In the present work, we introduce a novel approach to enhance the precision of reduced order models by exploiting a multi-fidelity perspective and DeepONets. Reduced models provide a real-time numerical approximation by simplifying the original model. The error introduced by the such operation is usually neglected and sacrificed in order to reach a fast computation. We propose to couple the model reduction to a machine learning residual learning, such that the above-mentioned error can be learned by a neural network and inferred for new predictions. We emphasize that the framework maximizes the exploitation of high-fidelity information, using it for building the reduced order model and for learning the residual. In this work, we explore the integration of proper orthogonal decomposition (POD), and gappy POD for sensors data, with the recent DeepONet architecture.

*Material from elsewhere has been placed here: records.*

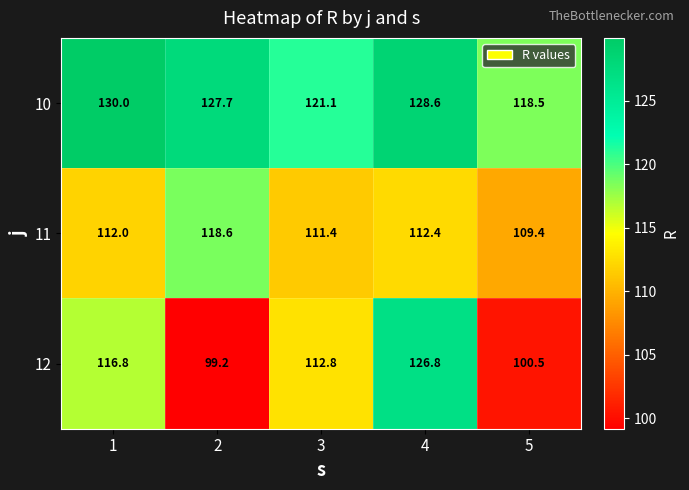

What is the difference between the highest and lowest values at 4?

16.2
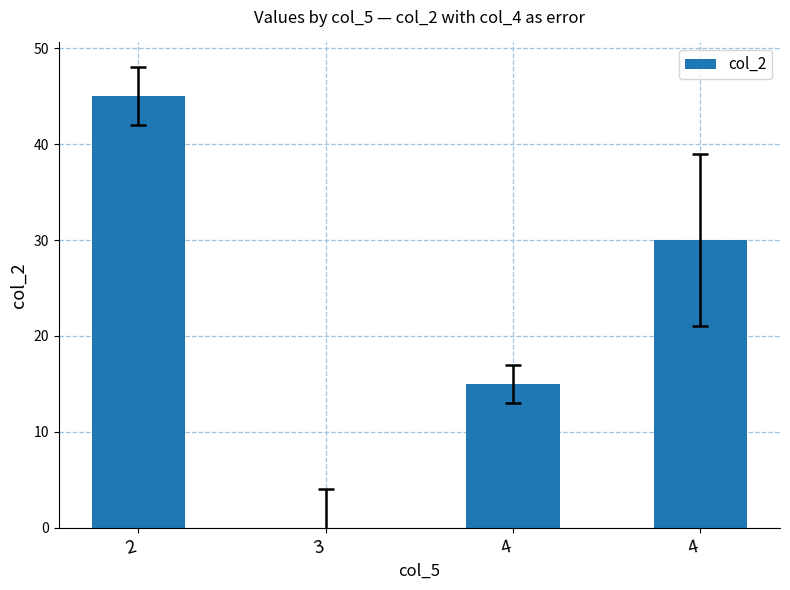

What is the change in value from 2 to 3?

-45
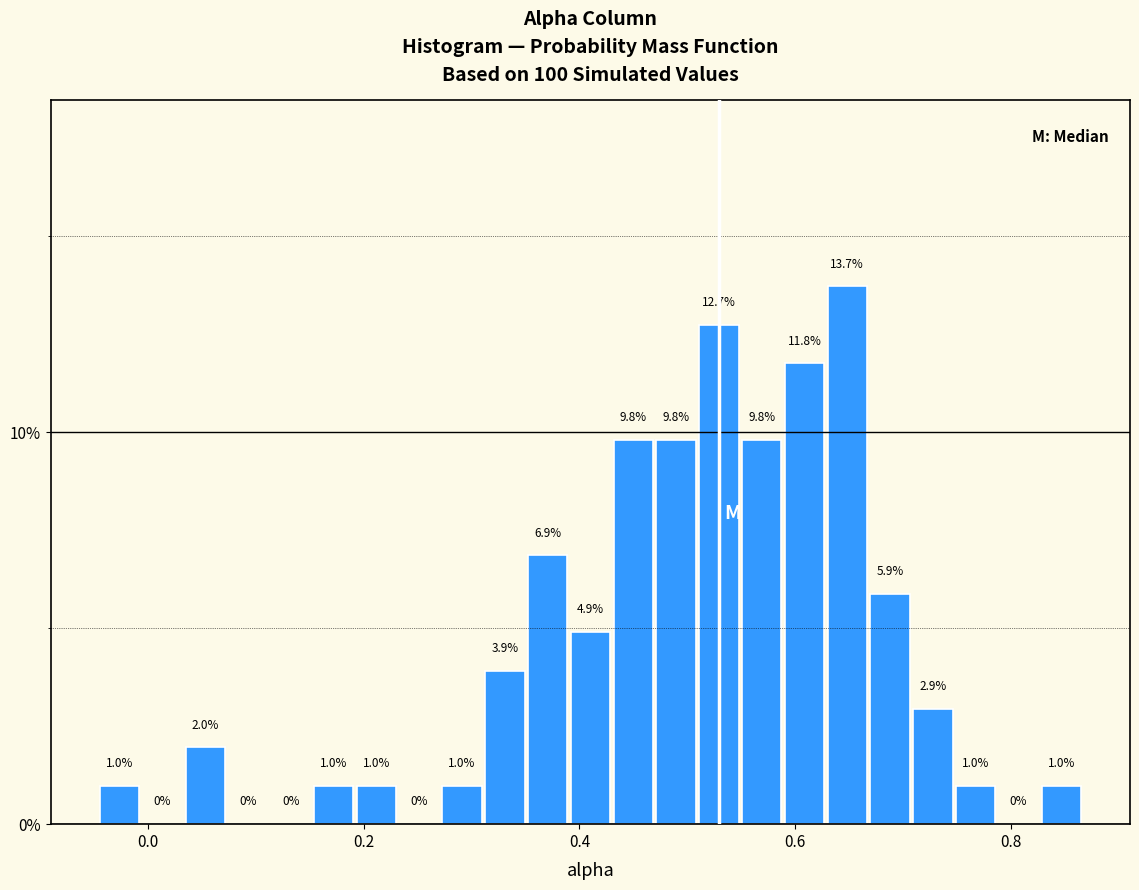

Read against the x-axis, roughly where is the centre of the tallest bar?

0.64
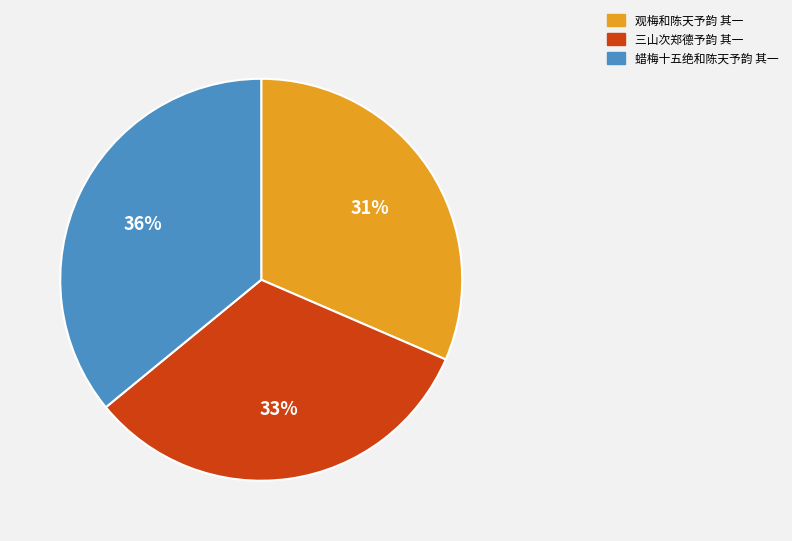

To the nearest percent, what is the average slice percentage?

33%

Numerical investigations for a parametric benchmark function and a nonlinear parametric Navier-Stokes problem are presented.

翻译：在本文中，我们提出一种新颖方法，通过利用多保真视角和DeepONet来提升降阶模型的精度。降阶模型通过简化原始模型提供实时数值近似，但通常为达到快速计算而忽略或牺牲该操作引入的误差。我们提出将模型降阶与机器学习残差学习相结合，使得上述误差可通过神经网络学习，并用于新预测的推断。需强调的是，该框架最大化地利用高保真信息，既用于构建降阶模型，也用于学习残差。本文探索将本征正交分解（POD）及面向传感器数据的稀疏POD与最新DeepONet架构相结合。针对参数化基准函数和非线性参数化Navier-Stokes问题进行了数值研究。